_ACTION ITEM 1_. In the article on mammography for women 75 and older, why do the study authors say downstaging of breast cancer matters especially in this age group?
_ACTION ITEM 2_. Continue the article on mammography screening for women 75 and older, picking up right after its last sentence.

PASSAGE FOR REVIEW Block Start

For women age 75 and older, breast cancers detected by mammography were diagnosed at an earlier stage, thus reducing the rate of advanced cancers, according to a study published online August 5 in Radiology.
The findings suggest that mammography screening is beneficial for older women, said authors Judith A. Malmgren, PhD, affiliate assistant professor at the University of Washington’s School of Public Health and Community Medicine in Seattle, and colleagues.
“Downstaging of breast cancer is particularly critical among women 75 years and older because early-stage lesions are associated with improved prognosis and are potentially treatable without chemotherapy in a group with higher rates of comorbidity and general lack of resilience for such treatment,” they wrote.
The specifics of when and how often screening mammography should be used has been a point of contention, with the American Cancer Society supporting annual mammograms for women age 75 and older, while recommendations from the U.S. Preventive Services Task Force do not support mammography in this age group.
One major issue is the lack of evidence for mammography’s benefit in older women, which led Malmgren and colleagues to analyze the impact of mammography detection by studying data from an institutional registry that included more than 14,000 breast cancer cases. Of these, 1,600 patients were over age 75.

PASSAGE FOR REVIEW Block End
RECORDS PROVIDED Block Start

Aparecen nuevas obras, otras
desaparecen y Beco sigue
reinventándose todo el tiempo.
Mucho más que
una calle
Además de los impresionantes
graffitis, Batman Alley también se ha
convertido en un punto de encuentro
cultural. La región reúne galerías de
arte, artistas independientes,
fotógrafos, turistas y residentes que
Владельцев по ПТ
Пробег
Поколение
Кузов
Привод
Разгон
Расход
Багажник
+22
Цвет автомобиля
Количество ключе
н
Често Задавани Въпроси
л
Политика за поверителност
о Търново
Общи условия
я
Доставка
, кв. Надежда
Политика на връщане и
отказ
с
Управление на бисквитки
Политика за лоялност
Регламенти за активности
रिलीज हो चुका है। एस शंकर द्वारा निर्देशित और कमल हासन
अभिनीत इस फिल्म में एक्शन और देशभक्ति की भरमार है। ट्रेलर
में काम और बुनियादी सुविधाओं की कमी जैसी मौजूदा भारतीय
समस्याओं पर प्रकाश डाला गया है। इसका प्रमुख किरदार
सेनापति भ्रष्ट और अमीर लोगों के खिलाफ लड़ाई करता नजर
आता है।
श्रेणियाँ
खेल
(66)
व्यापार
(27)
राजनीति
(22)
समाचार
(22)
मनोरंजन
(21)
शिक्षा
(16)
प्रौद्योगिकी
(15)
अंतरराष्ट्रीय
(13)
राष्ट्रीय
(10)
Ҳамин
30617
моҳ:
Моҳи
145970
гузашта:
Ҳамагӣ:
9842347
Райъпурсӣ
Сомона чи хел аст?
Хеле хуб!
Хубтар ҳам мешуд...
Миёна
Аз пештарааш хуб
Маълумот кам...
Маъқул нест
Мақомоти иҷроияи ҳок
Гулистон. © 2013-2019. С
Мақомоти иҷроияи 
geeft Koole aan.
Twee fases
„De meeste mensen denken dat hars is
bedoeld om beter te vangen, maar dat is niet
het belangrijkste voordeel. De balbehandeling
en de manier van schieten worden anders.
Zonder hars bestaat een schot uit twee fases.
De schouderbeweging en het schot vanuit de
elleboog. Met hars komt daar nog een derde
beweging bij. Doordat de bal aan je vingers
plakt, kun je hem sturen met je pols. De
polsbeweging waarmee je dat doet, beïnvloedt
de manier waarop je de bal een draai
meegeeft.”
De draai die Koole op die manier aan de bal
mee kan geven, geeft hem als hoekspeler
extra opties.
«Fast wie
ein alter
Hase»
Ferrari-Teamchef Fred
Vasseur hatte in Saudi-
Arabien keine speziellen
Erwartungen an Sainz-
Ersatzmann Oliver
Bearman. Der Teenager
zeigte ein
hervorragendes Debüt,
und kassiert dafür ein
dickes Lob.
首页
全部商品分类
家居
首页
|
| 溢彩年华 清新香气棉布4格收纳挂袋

RECORDS PROVIDED Block End

_TASK RESPONSE 1_. Early-stage lesions are linked to a better prognosis and can often be treated without chemotherapy. That matters for these women because they have higher rates of comorbidity and generally lack the resilience for such treatment.

_TASK RESPONSE 2_.
A majority (62 percent) of mammography-detected cases were early stage, while physician- and patient-detected cancer were more likely to be advanced stage and more likely to require mastectomies and chemotherapy. Treatment for mammography-detected invasive breast cancers, however, more often relied on lumpectomy and radiation.
Five-year disease-specific invasive cancer survival rates were 97 percent for mammography-detected cancers and 87 percent for patient- or physician-detected invasive cancers.
“When discussing mammography screening options after the age of 75, our results indicate that women should be informed of the possible benefit of a decreased need for aggressive treatment and better disease-specific survival associated with early detection with mammography,” wrote Malmgren and colleagues. “A woman’s personal health objectives, comorbid conditions, projected life expectancy, and tolerance for a possible false-positive result or treatment for breast cancer, if found, need to be taken into consideration.”